> [WHAT TO DO]: Report only how many lines below include "opciones".
##### TASK DATA
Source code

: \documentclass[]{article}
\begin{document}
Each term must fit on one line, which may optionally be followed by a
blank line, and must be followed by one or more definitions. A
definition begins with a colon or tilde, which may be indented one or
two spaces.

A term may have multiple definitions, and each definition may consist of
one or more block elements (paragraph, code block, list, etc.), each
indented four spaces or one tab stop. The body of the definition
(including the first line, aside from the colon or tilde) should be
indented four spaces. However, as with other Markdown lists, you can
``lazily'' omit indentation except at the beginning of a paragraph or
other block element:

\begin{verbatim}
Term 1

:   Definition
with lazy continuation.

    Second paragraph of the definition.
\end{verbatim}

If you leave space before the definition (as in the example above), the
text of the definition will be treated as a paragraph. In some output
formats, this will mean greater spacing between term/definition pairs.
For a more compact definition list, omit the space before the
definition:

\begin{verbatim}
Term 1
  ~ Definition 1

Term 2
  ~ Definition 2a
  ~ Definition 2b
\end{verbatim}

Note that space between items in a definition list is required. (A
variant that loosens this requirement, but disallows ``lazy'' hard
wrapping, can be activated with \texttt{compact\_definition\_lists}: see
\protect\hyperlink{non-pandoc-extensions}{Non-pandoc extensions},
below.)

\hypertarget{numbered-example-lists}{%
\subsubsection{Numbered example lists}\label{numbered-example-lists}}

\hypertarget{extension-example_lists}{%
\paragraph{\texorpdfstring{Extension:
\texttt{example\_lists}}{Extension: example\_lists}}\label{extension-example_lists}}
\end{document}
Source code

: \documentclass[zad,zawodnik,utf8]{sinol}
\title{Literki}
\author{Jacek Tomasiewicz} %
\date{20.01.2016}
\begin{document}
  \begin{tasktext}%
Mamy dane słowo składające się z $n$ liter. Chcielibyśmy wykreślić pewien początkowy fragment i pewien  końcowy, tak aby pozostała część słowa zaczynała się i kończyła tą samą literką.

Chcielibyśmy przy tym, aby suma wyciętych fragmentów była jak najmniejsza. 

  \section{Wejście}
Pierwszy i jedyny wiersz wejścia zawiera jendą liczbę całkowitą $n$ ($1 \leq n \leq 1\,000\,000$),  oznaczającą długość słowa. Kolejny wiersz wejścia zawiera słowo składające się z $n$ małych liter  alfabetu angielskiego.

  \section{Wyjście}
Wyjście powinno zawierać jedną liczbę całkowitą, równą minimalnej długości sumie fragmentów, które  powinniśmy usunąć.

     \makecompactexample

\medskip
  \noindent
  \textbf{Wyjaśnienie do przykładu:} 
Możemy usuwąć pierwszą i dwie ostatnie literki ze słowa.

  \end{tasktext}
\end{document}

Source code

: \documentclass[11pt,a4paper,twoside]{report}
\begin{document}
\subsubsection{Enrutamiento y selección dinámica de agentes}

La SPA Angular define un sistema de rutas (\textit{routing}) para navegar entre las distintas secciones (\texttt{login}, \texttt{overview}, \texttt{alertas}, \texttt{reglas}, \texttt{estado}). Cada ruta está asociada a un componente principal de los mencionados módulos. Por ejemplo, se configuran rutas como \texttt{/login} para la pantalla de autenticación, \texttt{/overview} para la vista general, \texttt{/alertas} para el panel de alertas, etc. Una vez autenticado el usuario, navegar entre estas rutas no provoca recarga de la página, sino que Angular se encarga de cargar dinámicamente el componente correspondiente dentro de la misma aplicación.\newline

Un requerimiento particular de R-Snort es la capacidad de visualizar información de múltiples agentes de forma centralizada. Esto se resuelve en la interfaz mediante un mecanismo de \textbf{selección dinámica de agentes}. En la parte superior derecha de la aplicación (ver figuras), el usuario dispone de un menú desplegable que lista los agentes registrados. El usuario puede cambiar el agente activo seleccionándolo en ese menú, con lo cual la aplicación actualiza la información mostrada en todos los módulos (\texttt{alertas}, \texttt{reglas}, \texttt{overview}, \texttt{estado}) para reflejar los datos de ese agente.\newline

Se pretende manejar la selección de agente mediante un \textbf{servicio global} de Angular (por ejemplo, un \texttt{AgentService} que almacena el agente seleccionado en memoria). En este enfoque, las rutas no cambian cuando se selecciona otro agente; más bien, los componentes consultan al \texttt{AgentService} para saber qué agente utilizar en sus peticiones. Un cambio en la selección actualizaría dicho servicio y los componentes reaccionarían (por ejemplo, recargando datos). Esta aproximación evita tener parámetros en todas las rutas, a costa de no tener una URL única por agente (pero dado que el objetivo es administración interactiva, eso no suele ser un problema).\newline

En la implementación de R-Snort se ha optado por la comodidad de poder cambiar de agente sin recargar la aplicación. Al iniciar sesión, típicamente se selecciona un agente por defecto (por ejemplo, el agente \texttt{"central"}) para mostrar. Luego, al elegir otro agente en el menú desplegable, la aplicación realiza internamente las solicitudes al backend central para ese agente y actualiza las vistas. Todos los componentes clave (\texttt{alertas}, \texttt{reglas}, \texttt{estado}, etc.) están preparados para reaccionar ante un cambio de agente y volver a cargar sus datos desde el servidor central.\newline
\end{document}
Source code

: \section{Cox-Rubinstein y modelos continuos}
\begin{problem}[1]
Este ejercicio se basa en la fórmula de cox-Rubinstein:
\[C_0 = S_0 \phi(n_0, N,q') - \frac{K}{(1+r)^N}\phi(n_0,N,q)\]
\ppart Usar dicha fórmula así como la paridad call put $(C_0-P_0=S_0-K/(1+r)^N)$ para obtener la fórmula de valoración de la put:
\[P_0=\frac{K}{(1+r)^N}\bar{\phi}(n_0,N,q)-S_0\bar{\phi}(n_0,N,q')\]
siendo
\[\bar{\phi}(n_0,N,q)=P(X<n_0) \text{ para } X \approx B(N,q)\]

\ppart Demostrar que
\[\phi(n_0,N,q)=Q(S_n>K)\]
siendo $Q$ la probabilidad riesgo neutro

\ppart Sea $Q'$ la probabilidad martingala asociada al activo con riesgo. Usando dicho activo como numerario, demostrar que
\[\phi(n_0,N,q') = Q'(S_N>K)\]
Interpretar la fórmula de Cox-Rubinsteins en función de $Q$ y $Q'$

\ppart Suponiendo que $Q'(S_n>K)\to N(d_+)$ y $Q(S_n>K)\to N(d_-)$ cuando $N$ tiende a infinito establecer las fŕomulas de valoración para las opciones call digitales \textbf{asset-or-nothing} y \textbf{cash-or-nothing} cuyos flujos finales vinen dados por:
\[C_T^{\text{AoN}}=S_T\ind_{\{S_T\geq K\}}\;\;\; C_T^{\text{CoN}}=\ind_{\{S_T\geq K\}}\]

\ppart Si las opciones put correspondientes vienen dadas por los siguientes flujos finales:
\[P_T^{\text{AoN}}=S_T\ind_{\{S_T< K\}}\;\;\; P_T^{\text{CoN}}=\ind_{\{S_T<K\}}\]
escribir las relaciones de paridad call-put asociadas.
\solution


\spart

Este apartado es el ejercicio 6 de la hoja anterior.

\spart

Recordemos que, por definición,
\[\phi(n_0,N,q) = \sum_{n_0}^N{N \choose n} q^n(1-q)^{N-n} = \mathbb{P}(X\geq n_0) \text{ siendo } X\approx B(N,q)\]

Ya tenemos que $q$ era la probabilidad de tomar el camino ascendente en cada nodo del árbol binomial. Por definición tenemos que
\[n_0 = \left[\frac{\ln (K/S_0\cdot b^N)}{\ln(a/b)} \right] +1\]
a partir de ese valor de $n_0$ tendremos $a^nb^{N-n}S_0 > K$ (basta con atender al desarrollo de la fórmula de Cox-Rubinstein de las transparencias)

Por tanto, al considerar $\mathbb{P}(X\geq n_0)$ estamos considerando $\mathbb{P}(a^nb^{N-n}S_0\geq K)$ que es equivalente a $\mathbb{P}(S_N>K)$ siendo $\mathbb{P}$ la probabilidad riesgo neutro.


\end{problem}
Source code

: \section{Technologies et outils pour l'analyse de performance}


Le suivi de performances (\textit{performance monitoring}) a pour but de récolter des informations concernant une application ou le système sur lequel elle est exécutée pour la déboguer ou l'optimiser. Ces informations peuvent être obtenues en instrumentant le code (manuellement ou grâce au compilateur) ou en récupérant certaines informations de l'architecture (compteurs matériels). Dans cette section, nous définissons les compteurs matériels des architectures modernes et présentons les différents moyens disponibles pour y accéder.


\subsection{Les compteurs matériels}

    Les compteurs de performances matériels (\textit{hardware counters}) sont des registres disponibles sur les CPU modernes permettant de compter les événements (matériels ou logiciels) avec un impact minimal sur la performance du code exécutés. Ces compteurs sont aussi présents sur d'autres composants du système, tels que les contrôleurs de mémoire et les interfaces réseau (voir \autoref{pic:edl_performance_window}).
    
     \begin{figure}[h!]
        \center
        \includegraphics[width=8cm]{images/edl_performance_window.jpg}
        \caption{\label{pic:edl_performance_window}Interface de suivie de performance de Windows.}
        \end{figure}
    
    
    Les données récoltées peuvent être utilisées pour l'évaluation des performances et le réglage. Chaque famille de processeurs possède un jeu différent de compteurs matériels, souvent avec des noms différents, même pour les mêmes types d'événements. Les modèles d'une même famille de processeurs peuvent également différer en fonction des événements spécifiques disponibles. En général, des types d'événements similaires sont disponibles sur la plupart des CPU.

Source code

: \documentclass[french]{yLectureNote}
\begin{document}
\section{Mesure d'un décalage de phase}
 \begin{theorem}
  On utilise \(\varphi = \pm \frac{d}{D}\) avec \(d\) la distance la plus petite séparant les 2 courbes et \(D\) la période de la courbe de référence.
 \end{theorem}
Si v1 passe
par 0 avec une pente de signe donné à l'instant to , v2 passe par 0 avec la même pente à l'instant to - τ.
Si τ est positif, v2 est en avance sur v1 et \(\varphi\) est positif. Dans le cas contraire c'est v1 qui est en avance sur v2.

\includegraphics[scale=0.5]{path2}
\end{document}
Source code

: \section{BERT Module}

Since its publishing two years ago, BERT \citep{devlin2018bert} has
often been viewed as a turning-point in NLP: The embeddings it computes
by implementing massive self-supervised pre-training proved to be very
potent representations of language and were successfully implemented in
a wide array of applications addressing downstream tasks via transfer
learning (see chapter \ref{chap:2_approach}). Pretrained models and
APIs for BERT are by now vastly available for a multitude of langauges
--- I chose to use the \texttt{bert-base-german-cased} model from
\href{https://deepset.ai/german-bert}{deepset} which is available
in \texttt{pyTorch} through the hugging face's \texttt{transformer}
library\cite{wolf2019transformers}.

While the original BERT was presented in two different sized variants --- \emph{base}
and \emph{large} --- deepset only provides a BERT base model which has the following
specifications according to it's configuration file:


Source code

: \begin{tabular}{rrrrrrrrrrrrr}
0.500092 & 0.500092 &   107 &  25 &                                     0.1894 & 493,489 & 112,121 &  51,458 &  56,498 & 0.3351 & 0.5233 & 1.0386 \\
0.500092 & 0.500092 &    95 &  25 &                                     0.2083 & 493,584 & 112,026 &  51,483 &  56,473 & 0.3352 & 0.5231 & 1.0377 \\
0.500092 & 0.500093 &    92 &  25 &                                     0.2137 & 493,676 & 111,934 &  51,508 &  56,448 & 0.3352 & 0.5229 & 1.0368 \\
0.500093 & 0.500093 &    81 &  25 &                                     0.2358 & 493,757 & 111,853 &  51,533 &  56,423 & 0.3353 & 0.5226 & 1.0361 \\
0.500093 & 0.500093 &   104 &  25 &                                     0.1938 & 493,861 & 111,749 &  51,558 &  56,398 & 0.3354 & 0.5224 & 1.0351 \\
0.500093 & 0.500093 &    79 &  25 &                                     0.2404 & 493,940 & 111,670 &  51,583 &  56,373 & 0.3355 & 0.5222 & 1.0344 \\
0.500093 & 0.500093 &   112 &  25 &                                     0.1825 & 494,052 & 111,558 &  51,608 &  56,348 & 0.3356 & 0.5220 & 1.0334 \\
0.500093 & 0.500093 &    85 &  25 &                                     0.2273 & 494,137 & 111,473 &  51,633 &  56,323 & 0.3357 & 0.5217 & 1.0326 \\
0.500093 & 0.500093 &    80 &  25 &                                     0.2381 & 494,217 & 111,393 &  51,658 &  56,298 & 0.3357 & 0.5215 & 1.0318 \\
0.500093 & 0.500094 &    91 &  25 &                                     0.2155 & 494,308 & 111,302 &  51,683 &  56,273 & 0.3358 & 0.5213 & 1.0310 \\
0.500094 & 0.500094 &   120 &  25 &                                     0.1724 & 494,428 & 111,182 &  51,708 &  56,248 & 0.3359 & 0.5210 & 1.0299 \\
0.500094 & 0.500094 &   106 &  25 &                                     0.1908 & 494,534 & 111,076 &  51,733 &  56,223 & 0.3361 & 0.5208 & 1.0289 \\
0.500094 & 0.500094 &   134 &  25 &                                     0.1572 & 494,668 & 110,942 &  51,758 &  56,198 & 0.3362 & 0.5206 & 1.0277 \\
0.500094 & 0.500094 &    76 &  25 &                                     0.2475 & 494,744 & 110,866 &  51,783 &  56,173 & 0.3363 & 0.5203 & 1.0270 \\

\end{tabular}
##########
> [EXERCISE RESULT]: 2